Бог и дьявол по-прежнему считаются причинами человеческих недугов вплоть до конца 1600-х годов. Об этом мастерски свидетельствует монументальное произведение Роберта Бертона[9] 1621 года, которое, с одной стороны, в поисках причин и средств исцеления хорошо резюмирует мораль того времени: «Почитай Бога и не поддавайся искушениям праздности, матери всех пороков», а с другой стороны, открывает путь к психологической, а не исключительно гуморальной концепции депрессивного расстройства.
На этот серьезный труд Бертона долгое время ссылались врачи, философы и моралисты, и с тех пор изучение меланхолии стало прерогативой медицинской нозографии, а сама она с XVIII века – объектом психиатрии и неврологии.
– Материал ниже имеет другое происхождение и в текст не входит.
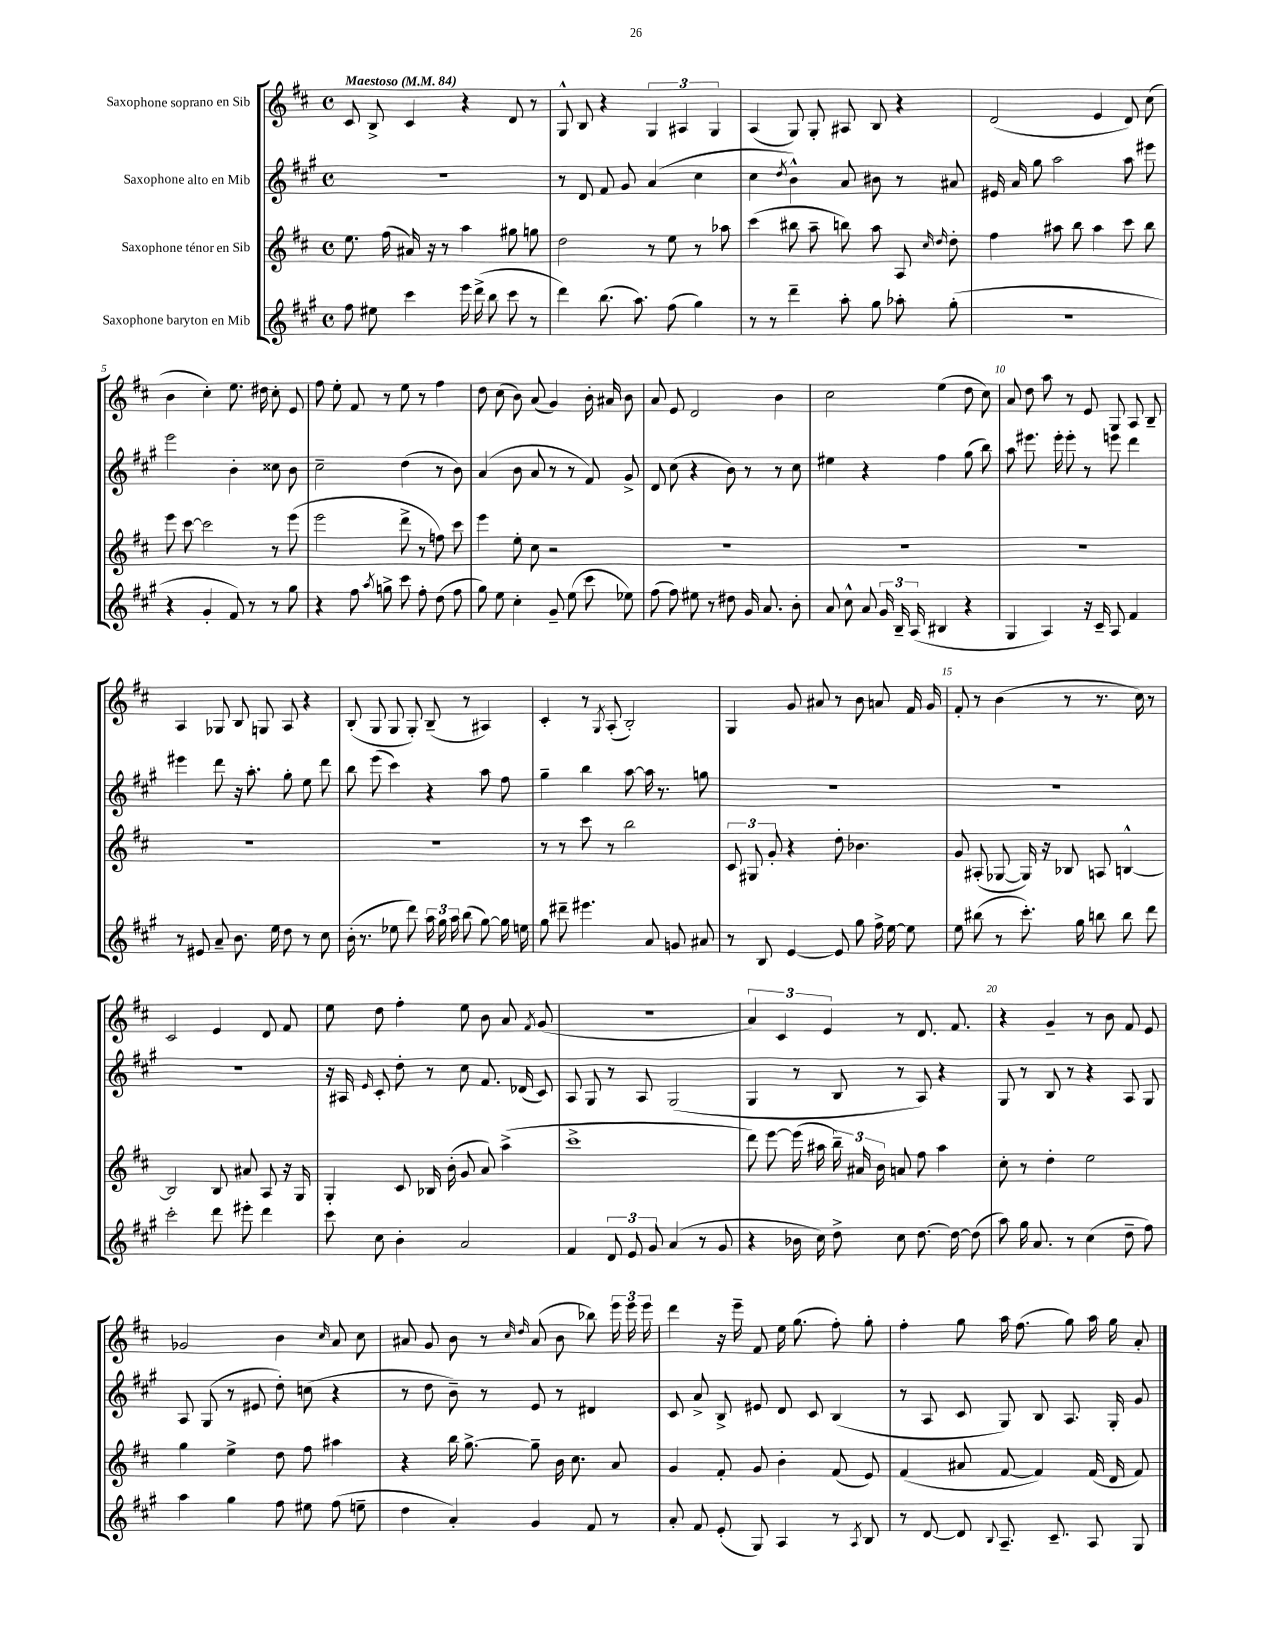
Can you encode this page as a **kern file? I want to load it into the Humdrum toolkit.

**kern	**kern	**kern	**kern
*staff4	*staff3	*staff2	*staff1
*clefG2	*clefG2	*clefG2	*clefG2
*k[f#c#g#]	*k[f#c#]	*k[f#c#g#]	*k[f#c#]
*M4/4	*M4/4	*M4/4	*M4/4
*met(c)	*met(c)	*met(c)	*met(c)
*MM84	*MM84	*MM84	*MM84
8ff#\	8.ee\	1r	8c#/
8ee#\	.	.	8B^/
.	(16ff#\	.	.
4ccc#\	16a#/)	.	4c#/
.	16r	.	.
.	8r	.	.
16eee\	4aa\	.	4r
(16ddd^\	.	.	.
8bb\	.	.	.
8ccc#\	8gg#\	.	8d/
8r	8gg\	.	8r
=	=	=	=
4ddd\)	2dd\	8r	8G^^/
.	.	8d/	8B/
(8.bb\	.	8f#/	4r
.	.	8g#/	.
8.aa\)	.	.	.
.	8r	(4a/	6G/
(8ff#\	8ee\	.	.
.	.	.	6A#/
4gg#\)	8r	4cc#\	.
.	.	.	6G/
.	8aa-\	.	.
=	=	=	=
8r	(4ccc#\	4cc#\	(4A/
8r	.	.	.
.	.	8qdd/	.
4ddd~\	8bb#\	4b^^\)	8G/)
.	8aa~\	.	8G'/
8aa'\	8bb\)	8a/	8A#/
8gg#\	8aa\	8b#\	8B/
8aa-'\	8A/	8r	4r
.	16qqcc#/	.	.
.	16qqdd/	.	.
(8gg#'\	8dd'\	8a#/	.
=	=	=	=
1r	4ff#\	16e#/	(2d/
.	.	16a/	.
.	.	8gg#\	.
.	8aa#\	2aa\	.
.	8bb\	.	.
.	4aa#\	.	4e/
.	8ccc#\	8aa\	8d/)
.	8bb\	8eee#\	(8cc#\
=	=	=	=
4r	8eee\	2eee\	4b\
.	[8ccc#\	.	.
4g#'/	2ccc#\]	.	4cc#'\)
8f#/)	.	4b'\	8.ee\
8r	.	.	.
.	.	.	16dd#\
8r	8r	8cc##\	8cc#'\
8gg#\	(8eee\	8b\	8e/
=	=	=	=
4r	2eee\	2cc#~\	8ff#\
.	.	.	8ee'\
8ff#\	.	.	8f#/
8qaa/	.	.	.
8gg^\	.	.	8r
8ccc#\	8ddd^\	(4dd\	8ee\
8ff#'\	8r	.	8r
(8dd\	8ff\)	8r	4ff#\
8ff#\	8ccc#\	8b\)	.
=	=	=	=
8gg#\)	4eee\	(4a/	8dd\
8ee\	.	.	(8cc#\
4cc#'\	8ee'\	8b\	8b\)
.	8cc#\	8a/	(8a/
8g#~/	2r	8r	4g/)
(8ee\	.	8r	.
8ccc#\	.	8f#/)	16b'\
.	.	.	16a#/
8ee-\)	.	8g#^/	8b\
=	=	=	=
(8ff#\	1r	8d/	8a/
8ff#\)	.	(8cc#\	8e/
8ee#\	.	4r	2d/
8r	.	.	.
8dd#\	.	8b\)	.
16g#/	.	8r	.
8.a/	.	.	.
.	.	8r	4b\
8b'\	.	8cc#\	.
=	=	=	=
8a/	1r	4ee#\	2cc#\
8cc#^^\	.	.	.
8a/	.	4r	.
24g#/	.	.	.
24B~/	.	.	.
(24A/	.	.	.
4B#/	.	4ff#\	(4ee\
4r	.	(8gg#\	8dd\
.	.	8bb\)	8cc#\)
=	=	=	=
4G#/	1r	8aa\	8a/
.	.	8.eee#\	8dd\
4A/)	.	.	8aa\
.	.	16eee#'\	.
.	.	8eee#'\	8r
16r	.	8r	8e/
16c#~/	.	.	.
8A/	.	8eee\	8G/
4f#/	.	4ddd\	8A/
.	.	.	8B~/
=	=	=	=
8r	1r	4eee#\	4A/
8e#/	.	.	.
8a~/	.	8ddd\	8G-/
8.b\	.	16r	8B/
.	.	8.aa'\	.
.	.	.	8G/
16ee\	.	.	.
8dd\	.	8gg#'\	8A/
8r	.	8ee\	4r
8cc#\	.	8ddd\	.
=	=	=	=
(16b'\	1r	8bb\	(8B'/
8.r	.	.	.
.	.	(8eee\	8G/
8ee-\	.	4ccc#\)	8G/
8ddd\)	.	.	8G'/)
24aa\	.	4r	(8B~/
24gg#\	.	.	.
24aa\	.	.	.
(8bb\	.	.	8r
[8gg#\)	.	8aa\	4A#/)
16gg#\]	.	8ff#\	.
16ee\	.	.	.
=	=	=	=
8gg#\	8r	4gg#~\	4c#'/
8ddd#~\	8r	.	.
4.eee#\	8ccc#\	4bb\	8r
.	.	.	8qG/
.	8r	.	(8A'/
.	2bb\	[8aa\	2B'/)
8a/	.	16aa\]	.
.	.	8.r	.
8g/	.	.	.
8a#/	.	8gg\	.
=	=	=	=
8r	12c#/	1r	4G/
.	12G#/	.	.
8B/	.	.	.
.	12g'/	.	.
[4e/	4r	.	8g/
.	.	.	8a#/
8e/]	8dd'\	.	8r
8gg#\	4.b-\	.	8b\
16ff#^\	.	.	8a/
[16ee\	.	.	.
8ee\]	.	.	16f#/
.	.	.	16g/
=	=	=	=
8ee\	8g/	1r	8f#'/
(8bb#\	(8A#'/	.	8r
8r	[8G-/	.	(4b\
8.ccc#'\)	16G-/])	.	.
.	16r	.	.
.	8B-/	.	8r
16gg#\	.	.	.
8bb\	8A/	.	8.r
8bb\	[4B^^/	.	.
.	.	.	16cc#\)
8ddd\	.	.	8r
=	=	=	=
2ccc#'\	2B/]	1r	2c#/
8ddd\	8B/	.	4e/
8eee#'\	8a#/	.	.
4ddd\	8A/	.	8d/
.	16r	.	8f#/
.	16G/	.	.
=	=	=	=
8ccc#\	4G'/	16r	8ee\
.	.	16A#/	.
.	.	16qqe/	.
8cc#\	.	8c#'/	8dd\
4b'\	8c#/	8dd'\	4ff#'\
.	16B-/	8r	.
.	(16b'\	.	.
2a/	8g/	8cc#\	8ee\
.	8a/)	8.f#/	8b\
.	(4aa^\	.	8a/
.	.	(16d-/	.
.	.	.	8qf#/
.	.	8c#/)	(8g/
=	=	=	=
4f#/	1ccc#^	8A/	1r
.	.	8G#/	.
12d/	.	8r	.
12e/	.	.	.
.	.	8A/	.
12g#/	.	.	.
(4a/	.	(2G#/	.
8r	.	.	.
8g#/	.	.	.
=	=	=	=
4r	8ddd\)	4G#/	6a/)
.	[8eee\	.	.
.	.	.	6c#/
16b-\	(16eee\]	8r	.
16cc#\)	16aa#\	.	.
.	.	.	6e/
8dd^\	24bb~\)	8B/	.
.	24a#/	.	.
.	24b\	.	.
8cc#\	8a/	8r	8r
[8.dd\	8ff#\	8A/)	8.d/
.	4aa#\	4r	.
16dd\_	.	.	8.f#/
(8dd\]	.	.	.
=	=	=	=
8aa\)	8cc#'\	8G#/	4r
16gg#\	8r	8r	.
8.a/	.	.	.
.	4dd'\	8B/	4g~/
8r	.	8r	.
(4cc#\	2ee\	4r	8r
.	.	.	8b\
8dd~\	.	8A/	8f#/
8ff#\)	.	8G#/	8e/
=	=	=	=
4aa\	4gg\	8A/	2g-/
.	.	(8G#/	.
4gg#\	4ee^\	8r	.
.	.	8e#/	.
8ff#\	8dd\	8dd'\)	4b\
8ee#\	8ff#\	(8cc\	.
.	.	.	16qqcc#/
(8ff#\	4aa#\	4r	8a/
8ee~\	.	.	8cc#\
=	=	=	=
4dd\	4r	8r	8a#/
.	.	8dd\	8g/
4a'/)	16bb\	8b~\)	8b\
.	[8.gg^\	.	.
.	.	8r	8r
.	.	.	16qqcc#/
.	.	.	16qqdd/
4g#/	8gg~\]	8e/	(8a#/
.	16b\	8r	8b\
.	8.cc#\	.	.
8f#/	.	4d#/	8bb-\)
8r	8a/	.	24eee\
.	.	.	24eee\
.	.	.	24eee\
=	=	=	=
8a'/	4g/	8c#/	4ddd\
8f#/	.	8a^/	.
(8e'/	8f#'/	8B^/	16r
.	.	.	16eee~\
8G#/)	8g/	8e#/	8f#/
4A/	4b'\	8d/	16ee\
.	.	.	(8.gg\
.	.	8c#/	.
8r	(8f#/	(4B/	8ff#'\)
8qA/	.	.	.
8B/	8e/)	.	8gg'\
=	=	=	=
8r	(4f#/	8r	4ff#'\
[8d/	.	8A/	.
8d/]	8a#/	8c#/	8gg\
8qqB/	.	.	.
8.A~/	[8f#/	8G#/)	16aa\
.	.	.	(8.ff#\
.	4f#/])	8B/	.
8.c#~/	.	.	.
.	.	8.A/	8gg\)
8A/	(16f#/	.	16aa\
.	16d/	16G#'/	16gg\
8G#/	8f#/)	8g#/	8a'/
==	==	==	==
*-	*-	*-	*-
В эпоху Просвещения происходит нечто странное: с одной стороны, врачи и те, кого в будущем будут называть социальными работниками, вновь берутся за «заботу о душе», получает распространение «моральное лечение», своего рода прототерапия[10], основанная на психологическом подходе к концепции психического здоровья; с другой стороны, меланхолия фактически включается в сферу интересов зарождающейся психиатрии и, навсегда удаляясь от философов, теологов и моралистов, она становится объектом исключительно медицинской компетенции. Можно вспомнить освобождение безумных «от варварского использования железных цепей» по заказу Филиппа Пинеля в I год республики (1793 г.) в парижском приюте Бисетр, в условиях полного террора.
Как в середине XVIII века Джованни Баттиста Морганьи[11] преподавал концепцию болезней органов, истоки меланхолии лежат уже не в дисбалансе туморов, то есть жидкостей организма, а в поражении нервной материи, причем не во всем теле, а в отдельных его участках. Таким образом, ум и мозг становятся одним и тем же.
Термин «меланхолия» еще используют в своих нозографиях Винченцо Кьяруджи (1793–1794) и Филипп Пинель в начале XIX века, но уже в 1819 году Жан-Этьен-Доминик Эскироль заменяет его на термин «липемания», который происходит от греческого слова, обозначающего печаль, боль и скорбь.
В седьмом варианте нозографии Крепелина (Крепелин, 1904) его заменяют «маниакально-депрессивным психозом», который дифференцируют от состояний конституционального характера, таких как неврастения. Именно с этого момента слово «меланхолия» заменяется словом «депрессия» и понижается в статусе от существительного к прилагательному.
Современное понимание депрессии, по-видимому, зародилось в Англии в XVII и XVIII веках. «Английская болезнь», или сплин, характеризующаяся преимущественно симптомами психического характера и описанная Крепелином и его последователями, полностью вытесняет идеи о соматическом характере средневековой меланхолии. Связь с географическим положением не случайна. Некоторые исследователи (например, Мерфи, 1982) считают, что это явление проявилось именно в том месте и именно в тот историко-социальный момент благодаря совпадению по крайней мере четырех факторов: протестантизма, существенных изменений в способах воспитания детей, сокращения социальных связей из-за роста географической мобильности и распространения картезианских идей, касающихся дуализма разума и тела.